As the Yan troops advanced day by day, the Jianwen Emperor ordered the Liaodong military official Yang Wen to command 100,000 troops to go ahead and link up with Tie Xuan, to break off the Yan troop's escape route. Yang Wen's army arrived at Zhigu (in Tianjin), and was defeated by the Yan General Song Gui; not one of them arrived in Jinan. In the fourth month of the fourth year of Jianwen (1402), the Yan army fought against the central army in the south of the Xiaohe River, and Tie Xuan and the generals had some successes. Both sides linked up to fight at Lingbi, but Ping An and other soldiers were dispersed and captured. After this, Sheng Yong was also defeated. The Yan troops crossed the river, and attacked Tie Xuan's soldiers stationed at Huaishang. That army was also defeated.

===Unyielding and dying===
Soon after Tie Xuan's soldiers were defeated, Tie Xuan was captured. But he refused to surrender. In court, he sat with his back turned in order to insult Zhu Di. Zhu Di ordered him to turn around, but Tie Xuan refused to listen, even after his ears and nose were cut off. Zhu Di commanded that his flesh be cooked and then stuffed into his mouth, asking, "Is it not sweet?" Tie Xuan replied sternly, "The flesh of a faithful official and filial son, why would it not be sweet?" Thereupon, his limbs were torn off. Tie Xuan died after incessant torture. After he died, they again used oil to cook his corpse. During the course of events, he wished to face north to worship, but the heat caused oil to unexpectedly splash and drop. Tie Xuan's wife, Mrs. Yang, and their two daughters were put into the Royal Academy (China), and forced to become prostitutes. His son, Tie Fu'an, was exiled to Hechi, and his 83-year-old father, Tie Zhongming, and his mother, Mrs. Xue, were exiled to Hainan. Mrs. Yang died of illness; the two daughters refused to agree to be disgraced. Later, after Zhu Di pardoned them, they were married off to scholars. Tie Xuan's second son, Tie Fushu, fled to Manchuria beyond the wall.

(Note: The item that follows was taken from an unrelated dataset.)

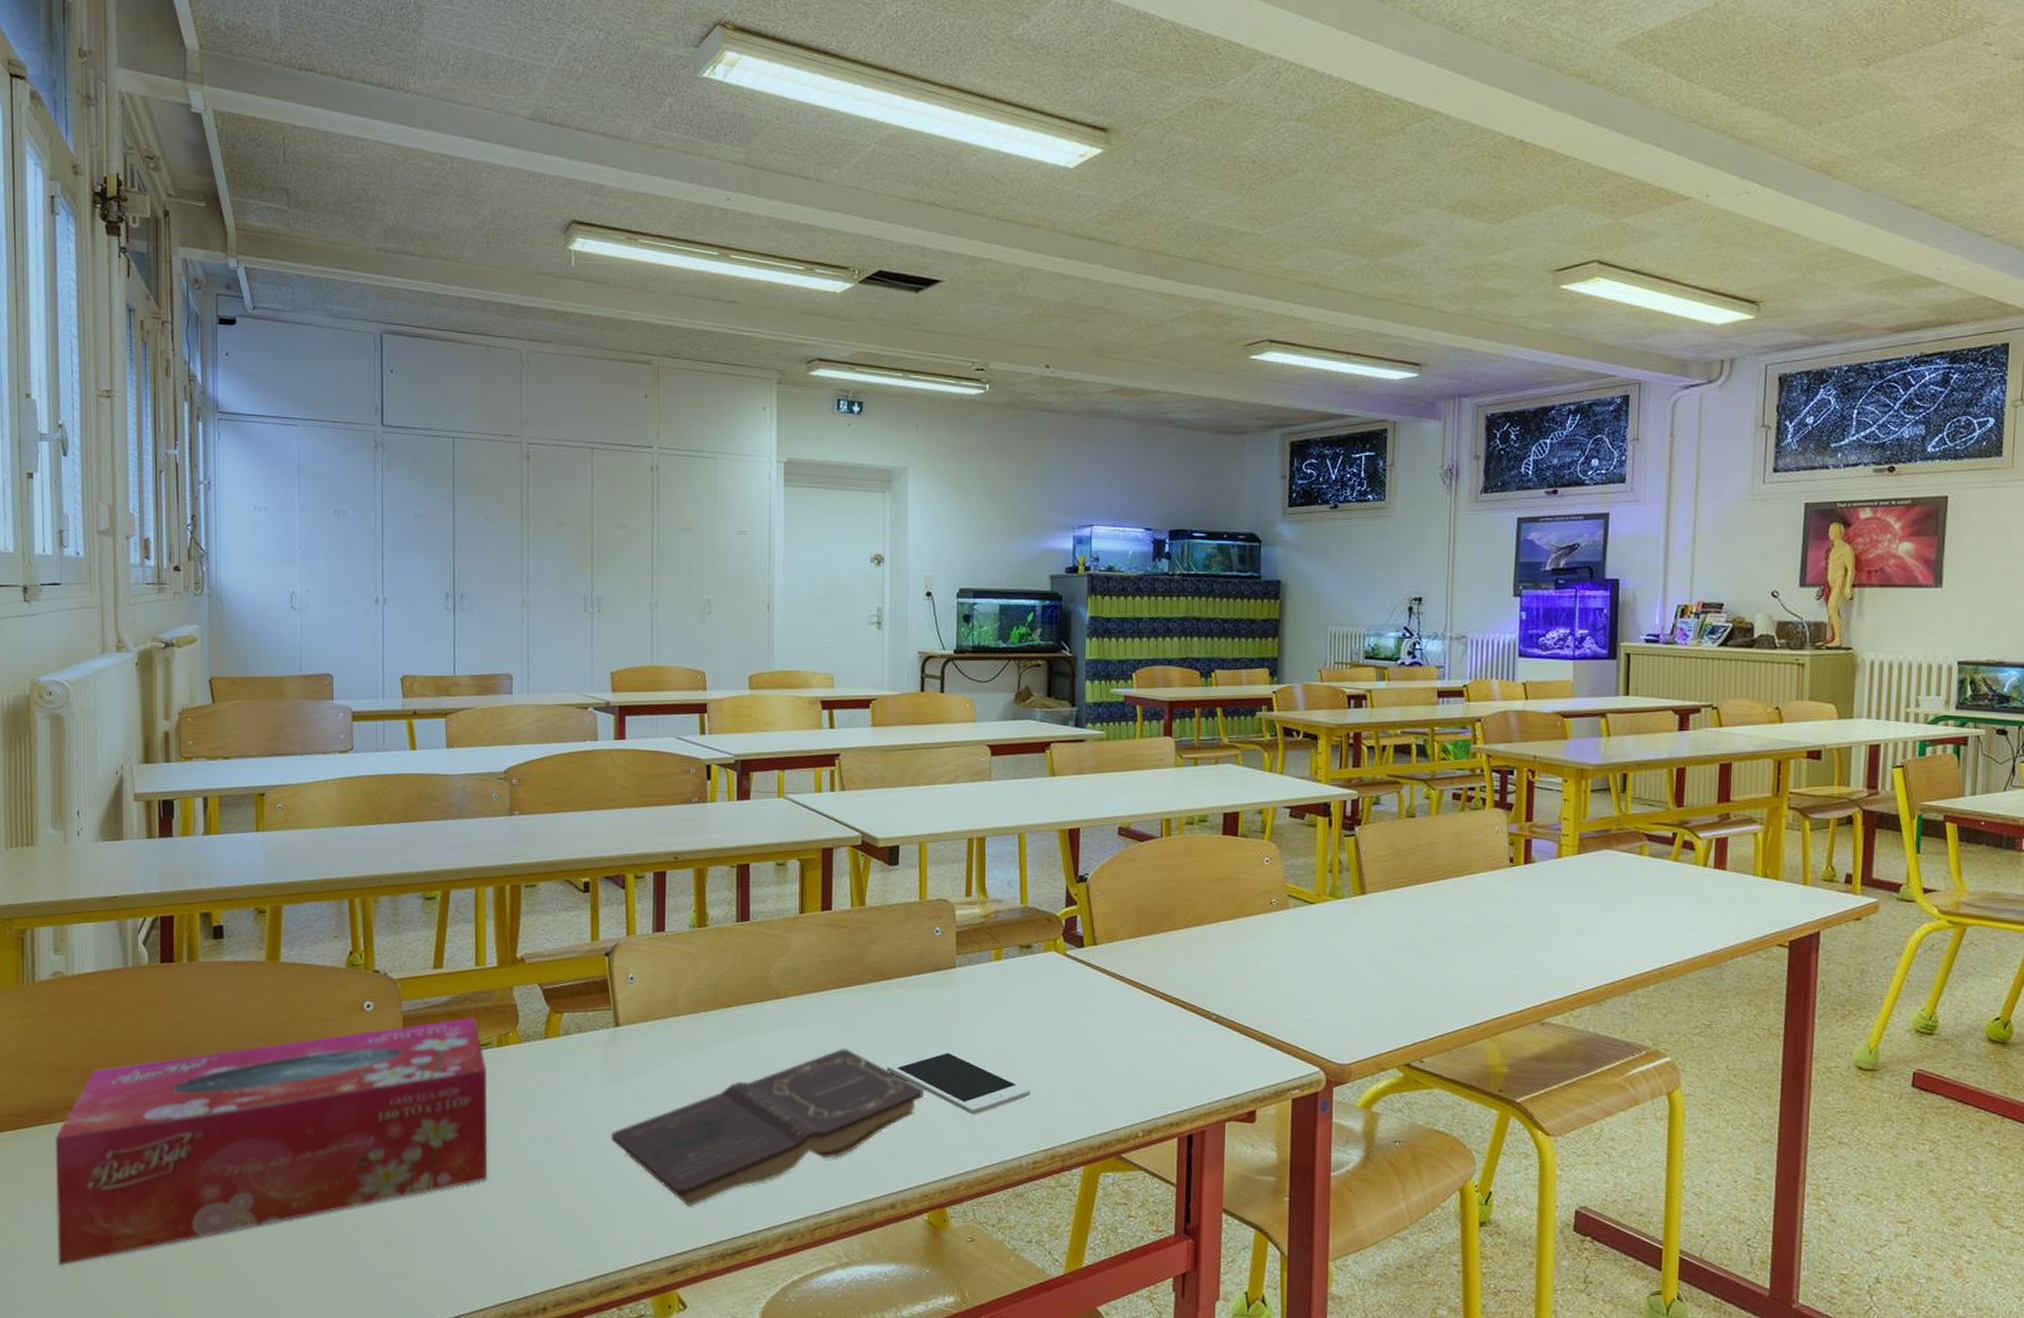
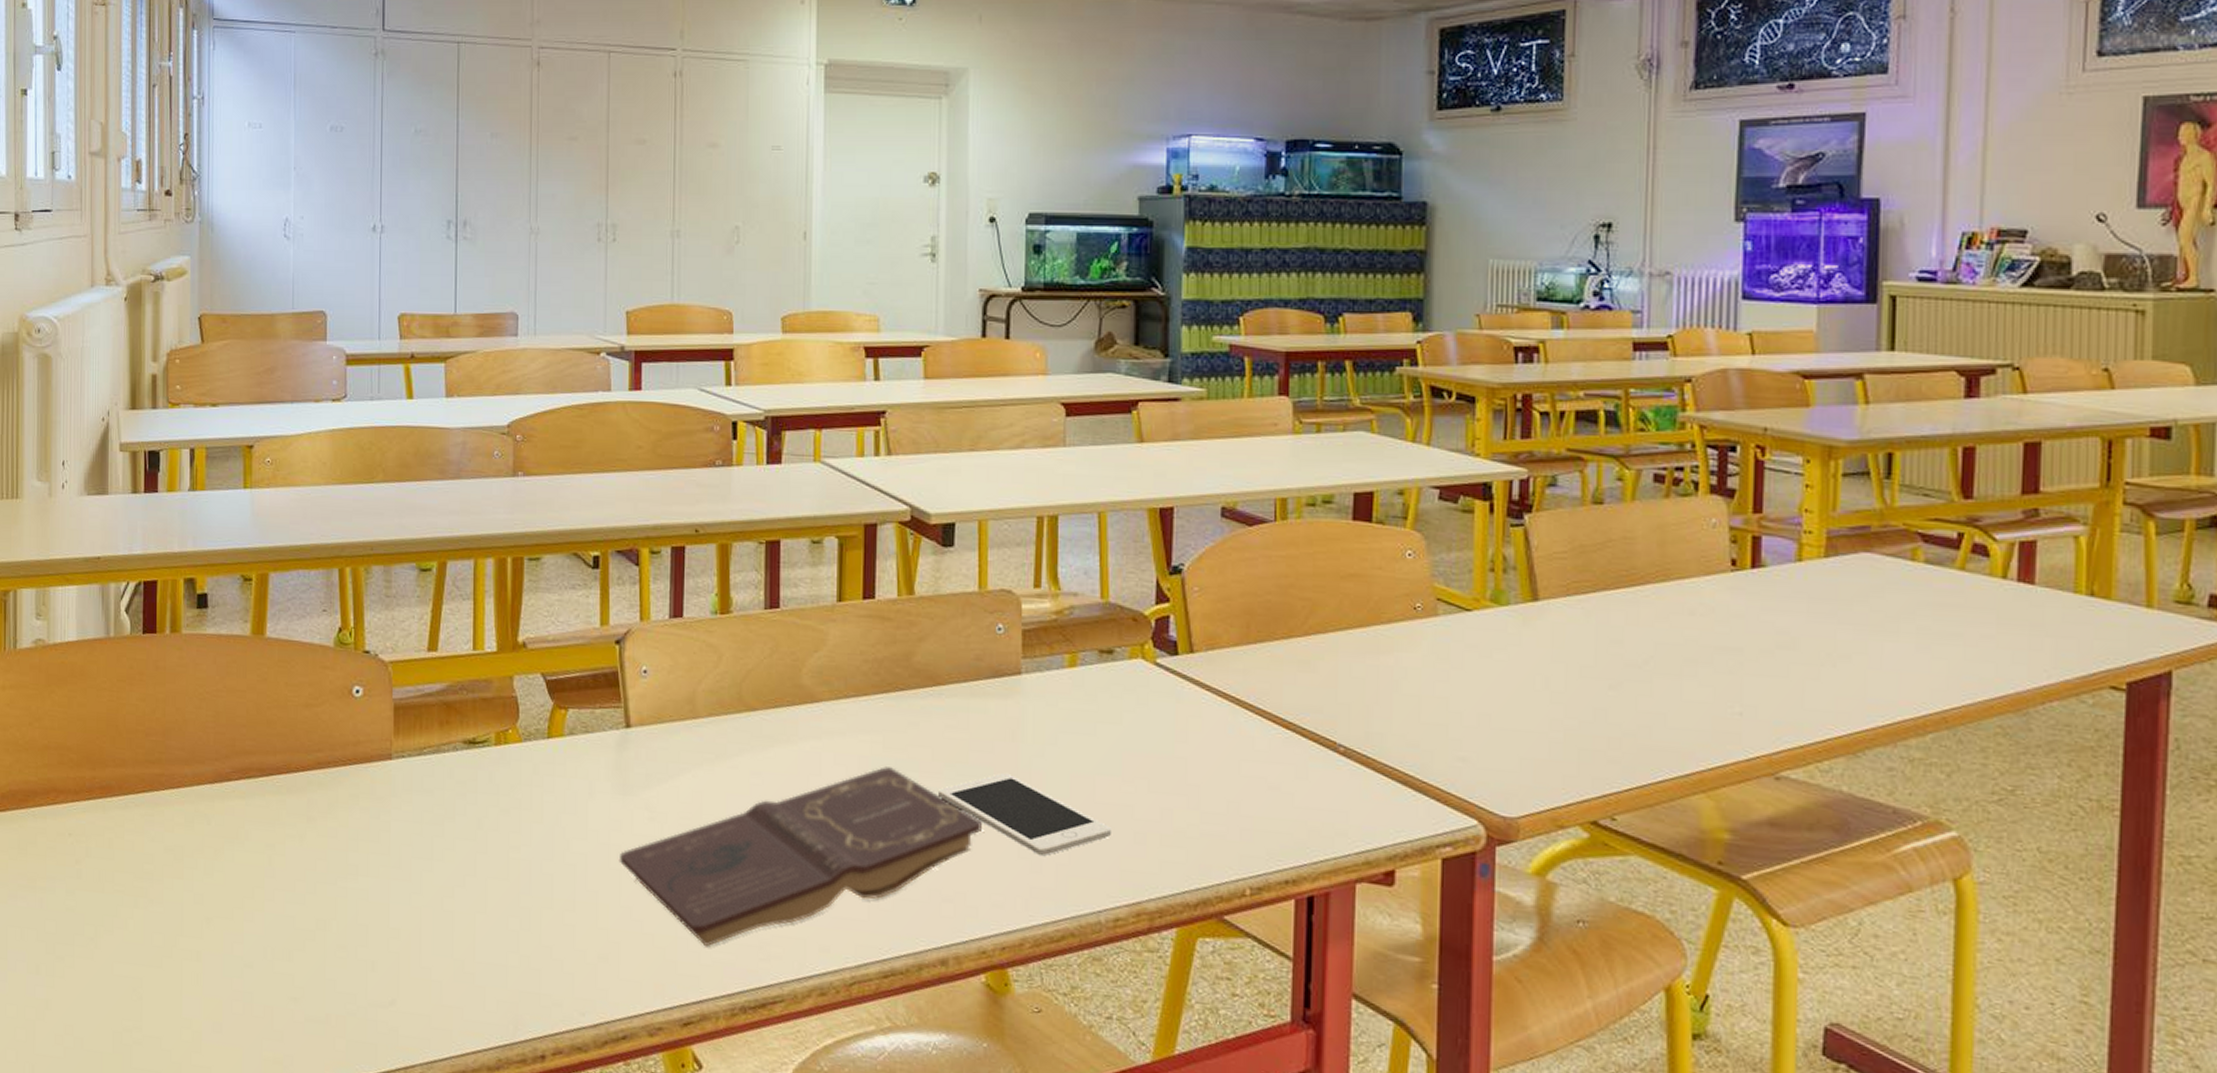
tissue box: present [55,1017,488,1266] -> none [32,709,483,968]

Although the Yongle Emperor Zhu Di hated Tie Xuan, he still praised his loyalty. At the beginning of Ming Shenzong Wanli Emperor's rule, an imperial edict was issued ordering the offering of "sacrifices to the Jianwen Emperor's court at all the officials' native villages." Tie Xuan was decorated as the seventh ranking loyal official to Jianwen in his temple. In the time of the Southern Ming's Hongguang Emperor, Zhu Yousong, the title "Grand Protector" (太保) was posthumously conferred upon Tie Xuan, as well as the posthumous name Zhongxiang (忠襄). Qing Gaozong Qianlong conferred the posthumous name Zhongding (忠定). In various locations in Shandong, there are many Tie Gong (鐵公) temples, all offering sacrifices to Tie Xuan. Jinan's Da Ming lakeside has a Tie Gong temple. The people of Jinan regard his spirit as their local city god because he was a native of their city.